This is the draft preview of version 3.1 for the Federal Identity, Credential, and Access Management architecture.

Edit this page

Identity Management

A red box with the list of Identity Management services defined later in the body text of this page.

Identity Management is how an agency uses attributes to establish and maintain enterprise identities for employees and contractors.

An enterprise identity record is the set of attributes, or characteristics, that describe a person within a given context:

  • Your identity within your agency’s Human Resources (HR) system is different from your personal identity at your personal bank.
  • A person’s identity as a government contractor is different from their identity as an Army Reservist.

Identities change and evolve over time, but they do not expire. You may get a promotion, change your name, receive additional training, or even retire, but your identity remains the same.

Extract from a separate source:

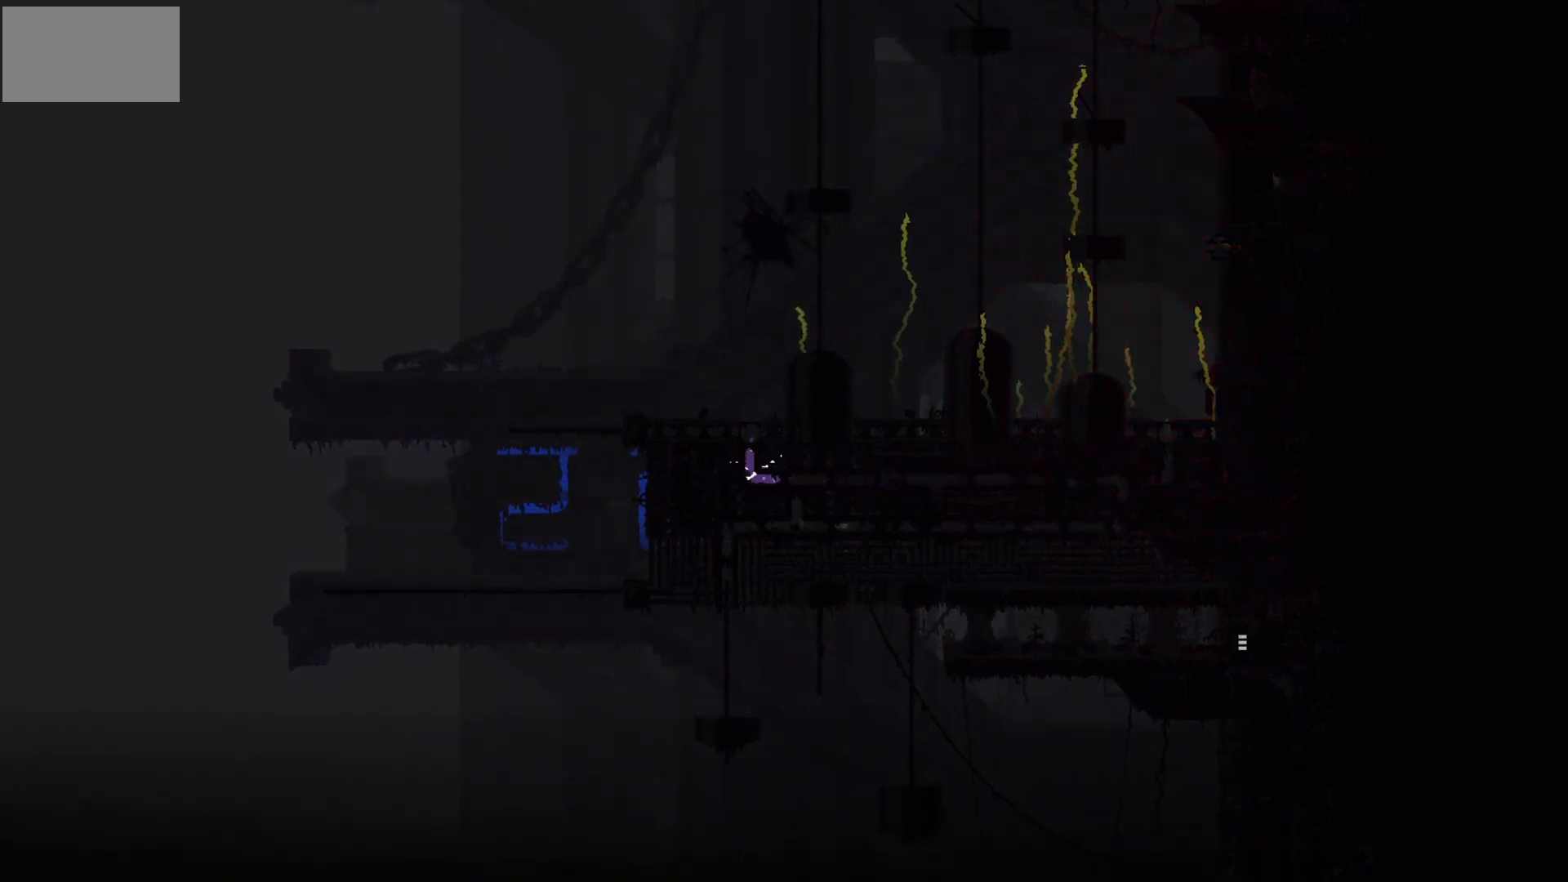
{"keys": ["up"], "mouse_move": "up", "events": []}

Agencies should manage identity attributes as centrally as possible and distribute them as needed. The following are some examples of identity attributes:

  • Core identity attributes - First name, last name, and address of record.
  • Contact attributes - Physical location, government phone number, and government email address.
  • Authorization attributes - Clearance, training, and job codes.

Identity proofing is how an agency verifies an enterprise identity. The complexity of this process depends on the Identity Assurance Level (IAL) you require for an identity. Federal agencies require a minimum IAL3 for employees and contractors. For example, a federal employee or contractor must provide core identity attributes via a driver’s license or utility bill, and the agency must verify these identity documents and the individual’s biometrics.

An identifier is a unique attribute used to locate an identity in a system:

  • While your agency may issue Personal Identification Verification (PIV) cards to multiple people named John Smith, each has a different PIV card number.
  • While your agency may have more than one employee named Jane Smith, each employee has a unique email address tied only to their identity.

Identity Management Services

The Identity Management services in the Federal ICAM architecture include Creation, Identity Proofing, Provisioning, Maintenance, Identity Aggregation, and Deactivation. These services are sometimes collectively known as Identity Lifecycle Management.

A red box with the Identity Management service definitions, which are listed in the following body text.

Creation

Establish an identity made of attributes that define a person or entity.

Keywords: Identity Record, Authoritative Source

Identity Proofing

Verify an identity’s attributes in order to issue a credential.

Keywords: Source Document Validation, Remote Proofing, In-Person Proofing

Provisioning

Create, manage, and delete accounts and entitlements.

Keywords: Identity Lifecycle Management, Workflow, Deprovisioning, Account Management, Account Creation, Entitlements Management

Maintenance

Maintain accurate and current attributes in an identity record over its lifecycle.

Keywords: Identity Lifecycle Management, Updating, Attribute Management

Identity Aggregation

Find and connect disparate identity records for the same person or entity.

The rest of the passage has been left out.